%%

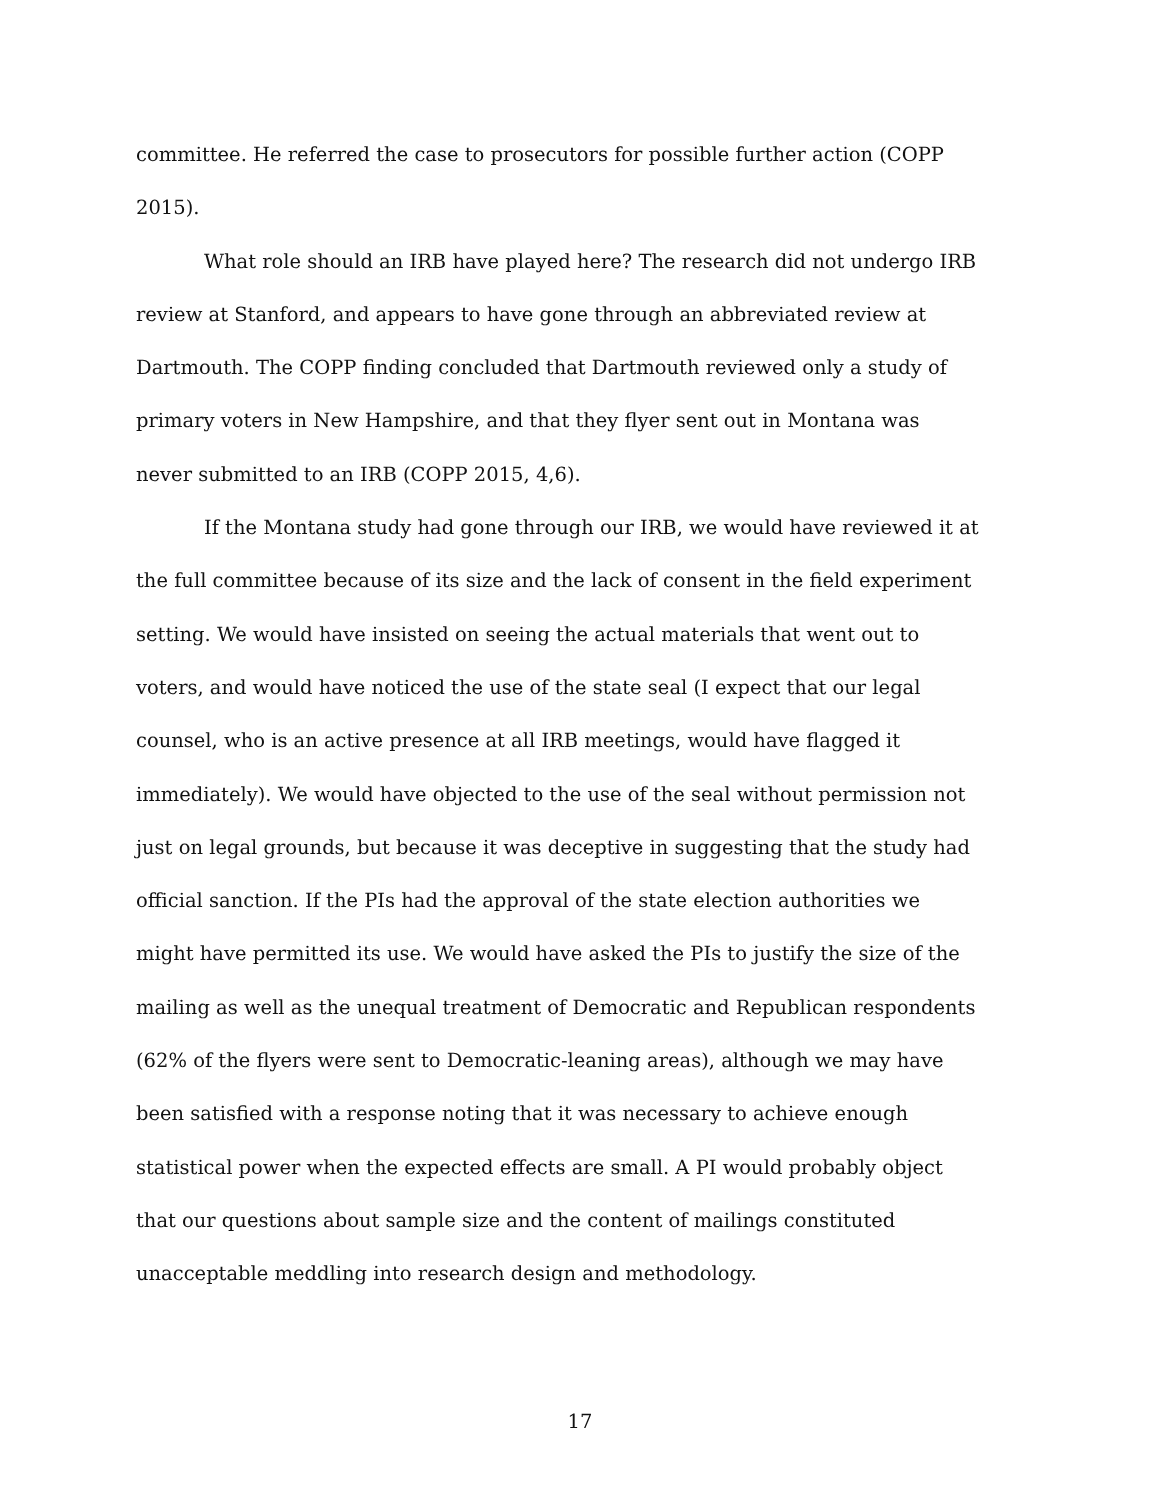committee. He referred the case to prosecutors for possible further action (COPP 2015).
What role should an IRB have played here? The research did not undergo IRB review at Stanford, and appears to have gone through an abbreviated review at Dartmouth. The COPP finding concluded that Dartmouth reviewed only a study of primary voters in New Hampshire, and that they flyer sent out in Montana was never submitted to an IRB (COPP 2015, 4,6).
If the Montana study had gone through our IRB, we would have reviewed it at the full committee because of its size and the lack of consent in the field experiment setting. We would have insisted on seeing the actual materials that went out to voters, and would have noticed the use of the state seal (I expect that our legal counsel, who is an active presence at all IRB meetings, would have flagged it immediately). We would have objected to the use of the seal without permission not just on legal grounds, but because it was deceptive in suggesting that the study had official sanction. If the PIs had the approval of the state election authorities we might have permitted its use. We would have asked the PIs to justify the size of the mailing as well as the unequal treatment of Democratic and Republican respondents (62% of the flyers were sent to Democratic-leaning areas), although we may have been satisfied with a response noting that it was necessary to achieve enough statistical power when the expected effects are small. A PI would probably object that our questions about sample size and the content of mailings constituted unacceptable meddling into research design and methodology.
17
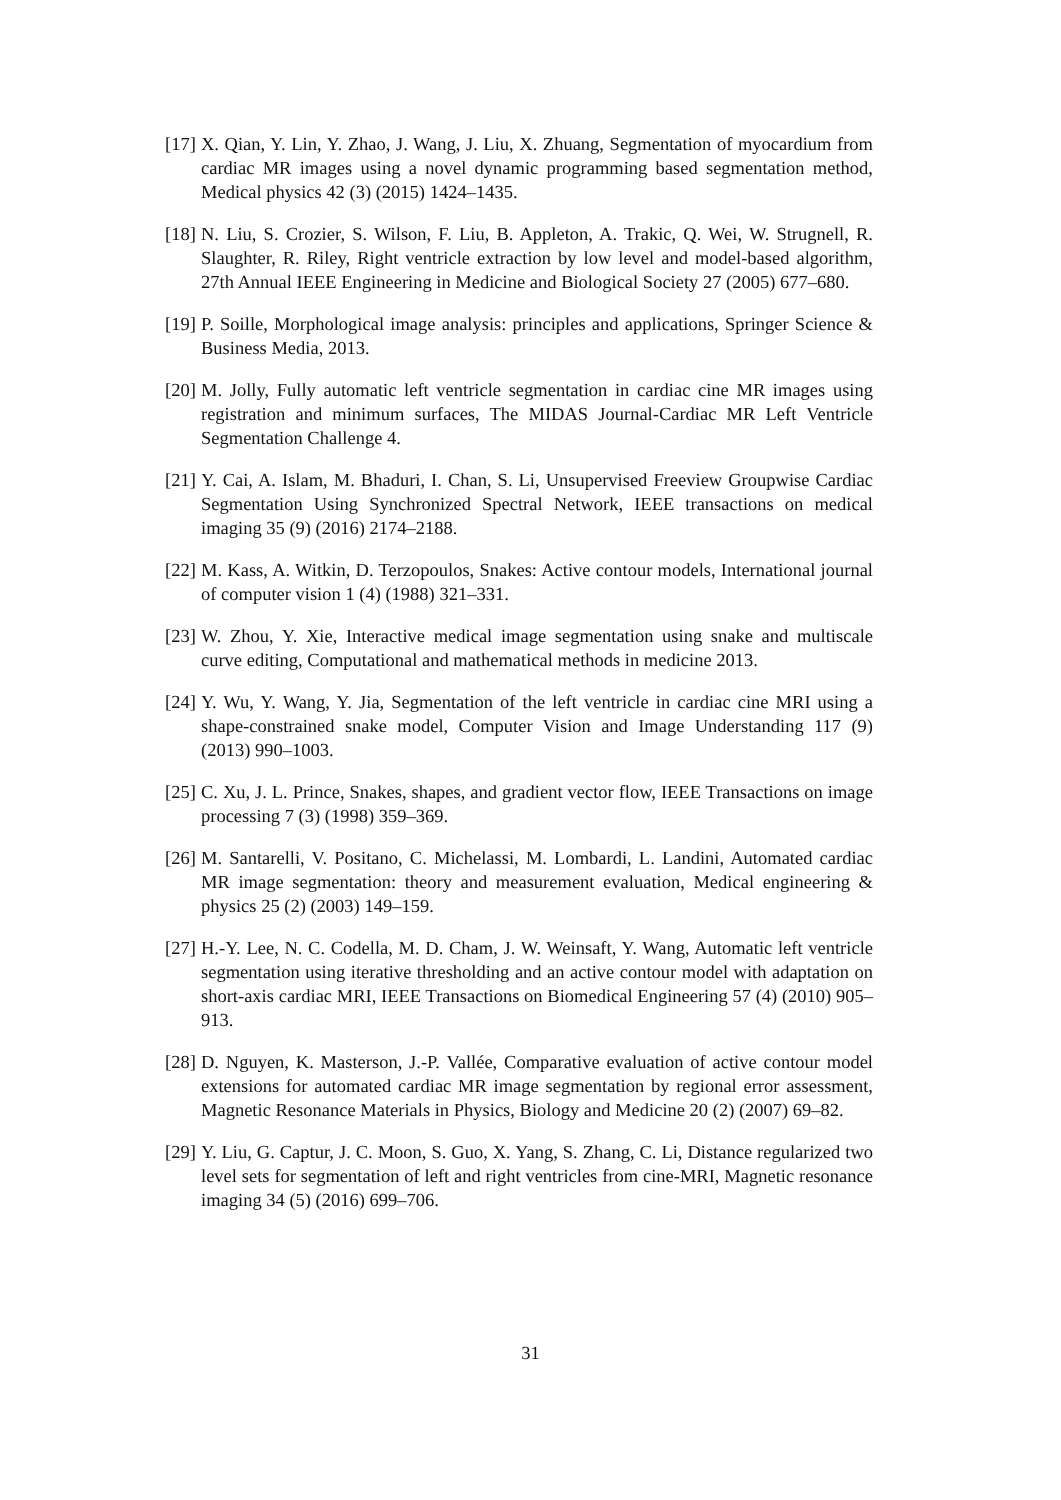[17] X. Qian, Y. Lin, Y. Zhao, J. Wang, J. Liu, X. Zhuang, Segmentation of myocardium from cardiac MR images using a novel dynamic programming based segmentation method, Medical physics 42 (3) (2015) 1424–1435.
[18] N. Liu, S. Crozier, S. Wilson, F. Liu, B. Appleton, A. Trakic, Q. Wei, W. Strugnell, R. Slaughter, R. Riley, Right ventricle extraction by low level and model-based algorithm, 27th Annual IEEE Engineering in Medicine and Biological Society 27 (2005) 677–680.
[19] P. Soille, Morphological image analysis: principles and applications, Springer Science & Business Media, 2013.
[20] M. Jolly, Fully automatic left ventricle segmentation in cardiac cine MR images using registration and minimum surfaces, The MIDAS Journal-Cardiac MR Left Ventricle Segmentation Challenge 4.
[21] Y. Cai, A. Islam, M. Bhaduri, I. Chan, S. Li, Unsupervised Freeview Groupwise Cardiac Segmentation Using Synchronized Spectral Network, IEEE transactions on medical imaging 35 (9) (2016) 2174–2188.
[22] M. Kass, A. Witkin, D. Terzopoulos, Snakes: Active contour models, International journal of computer vision 1 (4) (1988) 321–331.
[23] W. Zhou, Y. Xie, Interactive medical image segmentation using snake and multiscale curve editing, Computational and mathematical methods in medicine 2013.
[24] Y. Wu, Y. Wang, Y. Jia, Segmentation of the left ventricle in cardiac cine MRI using a shape-constrained snake model, Computer Vision and Image Understanding 117 (9) (2013) 990–1003.
[25] C. Xu, J. L. Prince, Snakes, shapes, and gradient vector flow, IEEE Transactions on image processing 7 (3) (1998) 359–369.
[26] M. Santarelli, V. Positano, C. Michelassi, M. Lombardi, L. Landini, Automated cardiac MR image segmentation: theory and measurement evaluation, Medical engineering & physics 25 (2) (2003) 149–159.
[27] H.-Y. Lee, N. C. Codella, M. D. Cham, J. W. Weinsaft, Y. Wang, Automatic left ventricle segmentation using iterative thresholding and an active contour model with adaptation on short-axis cardiac MRI, IEEE Transactions on Biomedical Engineering 57 (4) (2010) 905–913.
[28] D. Nguyen, K. Masterson, J.-P. Vallée, Comparative evaluation of active contour model extensions for automated cardiac MR image segmentation by regional error assessment, Magnetic Resonance Materials in Physics, Biology and Medicine 20 (2) (2007) 69–82.
[29] Y. Liu, G. Captur, J. C. Moon, S. Guo, X. Yang, S. Zhang, C. Li, Distance regularized two level sets for segmentation of left and right ventricles from cine-MRI, Magnetic resonance imaging 34 (5) (2016) 699–706.
31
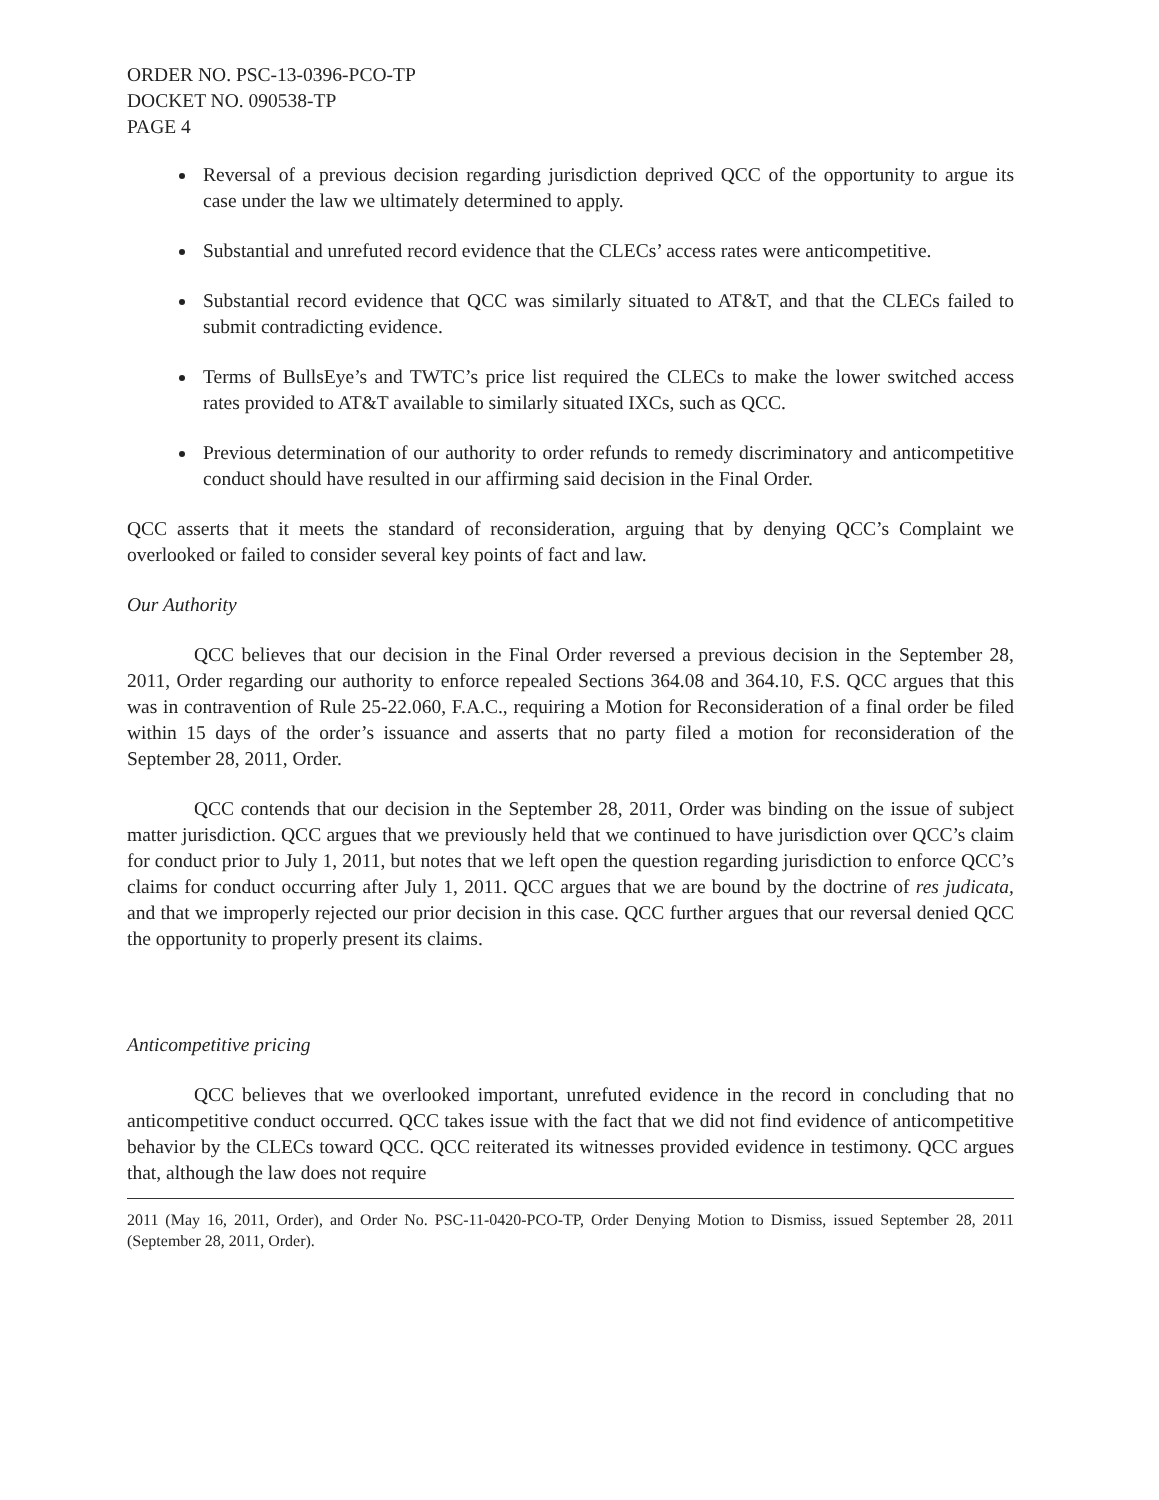ORDER NO. PSC-13-0396-PCO-TP
DOCKET NO. 090538-TP
PAGE 4
Reversal of a previous decision regarding jurisdiction deprived QCC of the opportunity to argue its case under the law we ultimately determined to apply.
Substantial and unrefuted record evidence that the CLECs’ access rates were anticompetitive.
Substantial record evidence that QCC was similarly situated to AT&T, and that the CLECs failed to submit contradicting evidence.
Terms of BullsEye’s and TWTC’s price list required the CLECs to make the lower switched access rates provided to AT&T available to similarly situated IXCs, such as QCC.
Previous determination of our authority to order refunds to remedy discriminatory and anticompetitive conduct should have resulted in our affirming said decision in the Final Order.
QCC asserts that it meets the standard of reconsideration, arguing that by denying QCC’s Complaint we overlooked or failed to consider several key points of fact and law.
Our Authority
QCC believes that our decision in the Final Order reversed a previous decision in the September 28, 2011, Order regarding our authority to enforce repealed Sections 364.08 and 364.10, F.S. QCC argues that this was in contravention of Rule 25-22.060, F.A.C., requiring a Motion for Reconsideration of a final order be filed within 15 days of the order’s issuance and asserts that no party filed a motion for reconsideration of the September 28, 2011, Order.
QCC contends that our decision in the September 28, 2011, Order was binding on the issue of subject matter jurisdiction. QCC argues that we previously held that we continued to have jurisdiction over QCC’s claim for conduct prior to July 1, 2011, but notes that we left open the question regarding jurisdiction to enforce QCC’s claims for conduct occurring after July 1, 2011. QCC argues that we are bound by the doctrine of res judicata, and that we improperly rejected our prior decision in this case. QCC further argues that our reversal denied QCC the opportunity to properly present its claims.
Anticompetitive pricing
QCC believes that we overlooked important, unrefuted evidence in the record in concluding that no anticompetitive conduct occurred. QCC takes issue with the fact that we did not find evidence of anticompetitive behavior by the CLECs toward QCC. QCC reiterated its witnesses provided evidence in testimony. QCC argues that, although the law does not require
2011 (May 16, 2011, Order), and Order No. PSC-11-0420-PCO-TP, Order Denying Motion to Dismiss, issued September 28, 2011 (September 28, 2011, Order).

%%

### What is being asked
Wherever the word "jurisdiction" appears in the records above, copy that line.

### Response to this exercise
Reversal of a previous decision regarding jurisdiction deprived QCC of the opportunity to argue its case under the law we ultimately determined to apply.
QCC contends that our decision in the September 28, 2011, Order was binding on the issue of subject matter jurisdiction. QCC argues that we previously held that we continued to have jurisdiction over QCC’s claim for conduct prior to July 1, 2011, but notes that we left open the question regarding jurisdiction to enforce QCC’s claims for conduct occurring after July 1, 2011. QCC argues that we are bound by the doctrine of res judicata, and that we improperly rejected our prior decision in this case. QCC further argues that our reversal denied QCC the opportunity to properly present its claims.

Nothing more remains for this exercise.